SHORT TASK |
Please go through all of the records below, swap every "Transcribe" for "Write out", and change nothing else.

INFORMATION SUPPLIED |
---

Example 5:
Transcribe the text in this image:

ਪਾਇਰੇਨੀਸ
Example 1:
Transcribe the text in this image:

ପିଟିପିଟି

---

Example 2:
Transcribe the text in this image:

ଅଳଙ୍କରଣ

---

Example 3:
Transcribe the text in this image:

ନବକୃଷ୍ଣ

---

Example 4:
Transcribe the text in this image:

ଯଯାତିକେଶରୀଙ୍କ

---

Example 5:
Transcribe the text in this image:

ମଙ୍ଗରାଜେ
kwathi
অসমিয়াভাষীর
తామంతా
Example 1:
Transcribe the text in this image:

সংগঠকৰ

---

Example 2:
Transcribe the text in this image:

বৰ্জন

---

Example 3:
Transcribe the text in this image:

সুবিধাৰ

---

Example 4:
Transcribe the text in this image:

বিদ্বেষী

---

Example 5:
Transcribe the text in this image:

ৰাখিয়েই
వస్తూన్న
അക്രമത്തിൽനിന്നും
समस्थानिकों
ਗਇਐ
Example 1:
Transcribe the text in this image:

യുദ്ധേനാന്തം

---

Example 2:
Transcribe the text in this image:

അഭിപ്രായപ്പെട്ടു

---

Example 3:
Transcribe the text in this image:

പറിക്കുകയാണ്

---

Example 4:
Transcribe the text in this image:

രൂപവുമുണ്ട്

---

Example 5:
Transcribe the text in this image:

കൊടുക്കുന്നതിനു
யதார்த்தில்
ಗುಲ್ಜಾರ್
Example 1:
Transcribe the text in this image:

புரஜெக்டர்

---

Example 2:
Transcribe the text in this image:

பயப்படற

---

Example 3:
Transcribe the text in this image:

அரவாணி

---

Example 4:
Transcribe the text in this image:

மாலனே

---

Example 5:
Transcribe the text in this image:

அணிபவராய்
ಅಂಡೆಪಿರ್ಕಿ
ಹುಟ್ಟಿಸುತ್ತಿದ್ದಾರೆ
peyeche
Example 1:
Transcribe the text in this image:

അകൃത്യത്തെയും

WRITTEN REPLY |
---

Example 5:
Write out the text in this image:

ਪਾਇਰੇਨੀਸ
Example 1:
Write out the text in this image:

ପିଟିପିଟି

---

Example 2:
Write out the text in this image:

ଅଳଙ୍କରଣ

---

Example 3:
Write out the text in this image:

ନବକୃଷ୍ଣ

---

Example 4:
Write out the text in this image:

ଯଯାତିକେଶରୀଙ୍କ

---

Example 5:
Write out the text in this image:

ମଙ୍ଗରାଜେ
kwathi
অসমিয়াভাষীর
తామంతా
Example 1:
Write out the text in this image:

সংগঠকৰ

---

Example 2:
Write out the text in this image:

বৰ্জন

---

Example 3:
Write out the text in this image:

সুবিধাৰ

---

Example 4:
Write out the text in this image:

বিদ্বেষী

---

Example 5:
Write out the text in this image:

ৰাখিয়েই
వస్తూన్న
അക്രമത്തിൽനിന്നും
समस्थानिकों
ਗਇਐ
Example 1:
Write out the text in this image:

യുദ്ധേനാന്തം

---

Example 2:
Write out the text in this image:

അഭിപ്രായപ്പെട്ടു

---

Example 3:
Write out the text in this image:

പറിക്കുകയാണ്

---

Example 4:
Write out the text in this image:

രൂപവുമുണ്ട്

---

Example 5:
Write out the text in this image:

കൊടുക്കുന്നതിനു
யதார்த்தில்
ಗುಲ್ಜಾರ್
Example 1:
Write out the text in this image:

புரஜெக்டர்

---

Example 2:
Write out the text in this image:

பயப்படற

---

Example 3:
Write out the text in this image:

அரவாணி

---

Example 4:
Write out the text in this image:

மாலனே

---

Example 5:
Write out the text in this image:

அணிபவராய்
ಅಂಡೆಪಿರ್ಕಿ
ಹುಟ್ಟಿಸುತ್ತಿದ್ದಾರೆ
peyeche
Example 1:
Write out the text in this image:

അകൃത്യത്തെയും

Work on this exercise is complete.